Ashley Hunt (based in Los Angeles) is both an artist and activist. Over the last 20 years, he has dedicated his socially-engaged art practice to documenting the expansion of the U.S. prison system. While tracing the proliferation of prisons across the nation, Hunt also explores how people fail to see the extent of incarceration’s impact.
The photographs in Hunt's installation, Degrees of Visibility, depict the landscapes in which jails, prisons, and detention centers are embedded in the United States. Taken from publicly accessible points of view, the images draw attention to the ubiquity of incarceration in the U.S., which has 2.2 million people in prisons and jails, and another 4.7 million people under parole or probation supervision. The images also reflect on how this immense social problem remains largely hidden from sight. The images also reflect on how this immense social problem remains largely hidden from sight. Hunt’s photograph of Marin County Jail, for instance, shows the bucolic green hill which hides the facility beneath where 274 individuals are imprisoned. In Marin, one of the richest counties in the nation, incarceration is embedded into the terrain so that it does not disturb the view. Hunt’s installation of the photographs in stacks on top of crates and clipped to plywood boards, gestures to the excess of images and the ongoing expansion of the U.S. carceral state—ever present but barely visible. Hunt states, “The more that prisons and jails are used as the solution to every kind of social problem that our society doesn’t want to deal with, the more we see a desire to erase that from view.”

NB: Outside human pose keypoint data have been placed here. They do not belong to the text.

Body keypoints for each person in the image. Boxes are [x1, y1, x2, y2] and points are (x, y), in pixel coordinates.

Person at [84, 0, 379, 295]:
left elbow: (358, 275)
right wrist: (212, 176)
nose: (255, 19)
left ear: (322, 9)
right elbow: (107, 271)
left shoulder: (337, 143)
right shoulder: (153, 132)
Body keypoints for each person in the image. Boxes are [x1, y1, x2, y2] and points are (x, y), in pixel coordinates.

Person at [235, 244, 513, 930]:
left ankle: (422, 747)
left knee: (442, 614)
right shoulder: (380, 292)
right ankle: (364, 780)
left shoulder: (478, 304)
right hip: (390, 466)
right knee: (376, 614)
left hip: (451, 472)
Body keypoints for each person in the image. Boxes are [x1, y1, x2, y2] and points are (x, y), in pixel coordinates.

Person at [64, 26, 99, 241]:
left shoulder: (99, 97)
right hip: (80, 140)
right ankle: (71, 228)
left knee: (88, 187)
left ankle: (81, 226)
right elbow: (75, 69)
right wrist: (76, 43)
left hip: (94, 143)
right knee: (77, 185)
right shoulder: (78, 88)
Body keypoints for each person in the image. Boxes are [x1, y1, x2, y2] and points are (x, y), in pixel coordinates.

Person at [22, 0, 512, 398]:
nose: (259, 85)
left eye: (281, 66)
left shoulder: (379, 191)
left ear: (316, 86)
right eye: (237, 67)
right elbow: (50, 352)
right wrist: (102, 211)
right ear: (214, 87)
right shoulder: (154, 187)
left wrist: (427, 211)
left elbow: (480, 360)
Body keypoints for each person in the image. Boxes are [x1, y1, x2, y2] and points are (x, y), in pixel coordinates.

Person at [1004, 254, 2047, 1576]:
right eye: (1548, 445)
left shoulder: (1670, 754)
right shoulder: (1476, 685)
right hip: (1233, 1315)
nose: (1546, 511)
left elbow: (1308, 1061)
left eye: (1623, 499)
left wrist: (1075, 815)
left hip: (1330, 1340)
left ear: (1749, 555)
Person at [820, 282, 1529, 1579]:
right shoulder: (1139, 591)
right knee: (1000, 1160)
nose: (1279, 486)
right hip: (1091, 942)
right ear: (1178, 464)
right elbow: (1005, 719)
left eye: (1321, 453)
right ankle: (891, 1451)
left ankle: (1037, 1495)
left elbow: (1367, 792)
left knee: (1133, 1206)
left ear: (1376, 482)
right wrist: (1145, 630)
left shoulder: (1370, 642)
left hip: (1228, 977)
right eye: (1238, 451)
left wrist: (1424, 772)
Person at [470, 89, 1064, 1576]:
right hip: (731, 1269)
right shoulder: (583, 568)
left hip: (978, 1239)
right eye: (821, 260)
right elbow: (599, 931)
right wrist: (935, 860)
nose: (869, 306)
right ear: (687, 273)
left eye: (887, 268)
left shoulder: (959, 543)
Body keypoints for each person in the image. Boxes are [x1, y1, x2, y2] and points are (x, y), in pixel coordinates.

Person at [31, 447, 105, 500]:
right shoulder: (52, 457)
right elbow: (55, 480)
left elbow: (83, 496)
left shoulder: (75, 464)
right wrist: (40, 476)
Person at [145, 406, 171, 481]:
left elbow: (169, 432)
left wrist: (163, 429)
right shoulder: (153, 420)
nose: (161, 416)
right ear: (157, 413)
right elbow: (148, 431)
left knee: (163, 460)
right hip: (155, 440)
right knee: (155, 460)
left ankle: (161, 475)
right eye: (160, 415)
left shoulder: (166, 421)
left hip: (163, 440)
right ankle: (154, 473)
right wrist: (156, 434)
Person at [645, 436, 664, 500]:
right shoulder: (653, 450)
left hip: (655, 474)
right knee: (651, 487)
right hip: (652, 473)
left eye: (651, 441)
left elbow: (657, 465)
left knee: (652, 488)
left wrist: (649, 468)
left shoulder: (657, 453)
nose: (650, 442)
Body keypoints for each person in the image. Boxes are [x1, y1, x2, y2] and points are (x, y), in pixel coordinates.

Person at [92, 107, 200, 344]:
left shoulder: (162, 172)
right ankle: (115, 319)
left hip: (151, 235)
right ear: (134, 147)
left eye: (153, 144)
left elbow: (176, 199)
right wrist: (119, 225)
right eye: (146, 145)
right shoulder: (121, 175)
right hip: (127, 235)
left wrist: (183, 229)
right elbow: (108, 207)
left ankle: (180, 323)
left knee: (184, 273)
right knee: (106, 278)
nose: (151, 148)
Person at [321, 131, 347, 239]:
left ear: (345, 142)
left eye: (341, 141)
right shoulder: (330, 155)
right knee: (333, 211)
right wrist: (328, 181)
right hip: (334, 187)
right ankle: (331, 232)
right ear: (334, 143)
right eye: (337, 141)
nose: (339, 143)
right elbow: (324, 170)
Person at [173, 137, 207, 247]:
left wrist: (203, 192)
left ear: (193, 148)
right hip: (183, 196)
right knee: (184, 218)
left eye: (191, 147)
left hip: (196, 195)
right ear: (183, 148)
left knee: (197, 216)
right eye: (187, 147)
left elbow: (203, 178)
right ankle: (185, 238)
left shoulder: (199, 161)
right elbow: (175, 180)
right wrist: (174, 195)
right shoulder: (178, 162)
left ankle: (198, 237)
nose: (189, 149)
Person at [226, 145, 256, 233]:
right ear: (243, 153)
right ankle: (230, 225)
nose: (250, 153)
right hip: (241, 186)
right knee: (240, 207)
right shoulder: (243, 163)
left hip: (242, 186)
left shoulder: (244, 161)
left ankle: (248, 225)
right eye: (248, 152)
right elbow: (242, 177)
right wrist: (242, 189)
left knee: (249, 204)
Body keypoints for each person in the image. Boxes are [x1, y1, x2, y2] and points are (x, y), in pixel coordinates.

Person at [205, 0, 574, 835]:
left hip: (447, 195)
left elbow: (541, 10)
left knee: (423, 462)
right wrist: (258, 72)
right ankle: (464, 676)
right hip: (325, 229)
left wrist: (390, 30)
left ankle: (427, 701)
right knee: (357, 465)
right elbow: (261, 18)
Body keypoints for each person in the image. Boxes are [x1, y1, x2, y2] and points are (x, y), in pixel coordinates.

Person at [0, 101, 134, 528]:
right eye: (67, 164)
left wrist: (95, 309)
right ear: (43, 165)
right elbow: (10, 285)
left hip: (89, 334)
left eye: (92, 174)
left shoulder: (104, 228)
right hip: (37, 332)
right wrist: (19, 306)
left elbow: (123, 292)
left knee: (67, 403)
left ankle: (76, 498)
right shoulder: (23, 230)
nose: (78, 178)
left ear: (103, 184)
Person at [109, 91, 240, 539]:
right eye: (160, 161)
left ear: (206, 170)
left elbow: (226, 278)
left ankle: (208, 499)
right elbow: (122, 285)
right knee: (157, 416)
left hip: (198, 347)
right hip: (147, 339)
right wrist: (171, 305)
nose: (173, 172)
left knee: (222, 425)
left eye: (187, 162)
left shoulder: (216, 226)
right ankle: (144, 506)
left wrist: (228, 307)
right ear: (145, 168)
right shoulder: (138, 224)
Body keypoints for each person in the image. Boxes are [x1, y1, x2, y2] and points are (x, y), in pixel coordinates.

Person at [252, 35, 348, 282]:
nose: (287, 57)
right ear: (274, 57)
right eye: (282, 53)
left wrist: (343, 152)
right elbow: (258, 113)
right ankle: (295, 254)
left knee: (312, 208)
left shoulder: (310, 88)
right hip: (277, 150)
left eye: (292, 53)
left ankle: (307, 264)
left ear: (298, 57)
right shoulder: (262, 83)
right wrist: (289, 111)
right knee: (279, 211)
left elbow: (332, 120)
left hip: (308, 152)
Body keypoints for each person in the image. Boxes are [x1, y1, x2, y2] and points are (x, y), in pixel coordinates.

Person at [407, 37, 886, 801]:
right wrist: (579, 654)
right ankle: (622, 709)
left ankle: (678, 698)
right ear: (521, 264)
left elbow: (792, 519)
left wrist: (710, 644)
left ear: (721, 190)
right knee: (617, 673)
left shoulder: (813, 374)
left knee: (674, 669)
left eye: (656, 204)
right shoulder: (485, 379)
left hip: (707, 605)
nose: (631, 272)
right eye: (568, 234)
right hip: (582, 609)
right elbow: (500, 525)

As part of Barring Freedom, Hunt worked with local activists on a printable download, available here.
Ashley Hunt is an artist and writer based in Los Angeles, where he is faculty at the California Institute of the Arts. In works including Corrections Documentary Project (2001–10), Prison Maps (2002), A World Map in Which We See… (2004–07), Notes on the Emptying of a City (2006–10), and Degrees of Visibility (2010–present), Hunt works in dialogue with movement-building and grassroots organizations, including Critical Resistance, the California Coalition for Women Prisoners, Citizens for Quality Education, Southerners on New Ground, and Friends and Family of Louisiana’s Incarcerated Children. His works have shown in venues ranging from community centers to prisons to museums, including Pitzer Art Galleries, CA; Museum of Modern Art, New York; Project Row Houses, Houston; Hammer Museum, Los Angeles; Tate Modern, London; Documenta 12, Germany, and Sinopale Biennial, Turkey. His writings include the book, Notes on the Emptying of a City, and have appeared in the Oxford Encyclopedia of Criminology and Criminal Justice; X-TRA Contemporary Art Quarterly, and the Los Angeles Review of Books.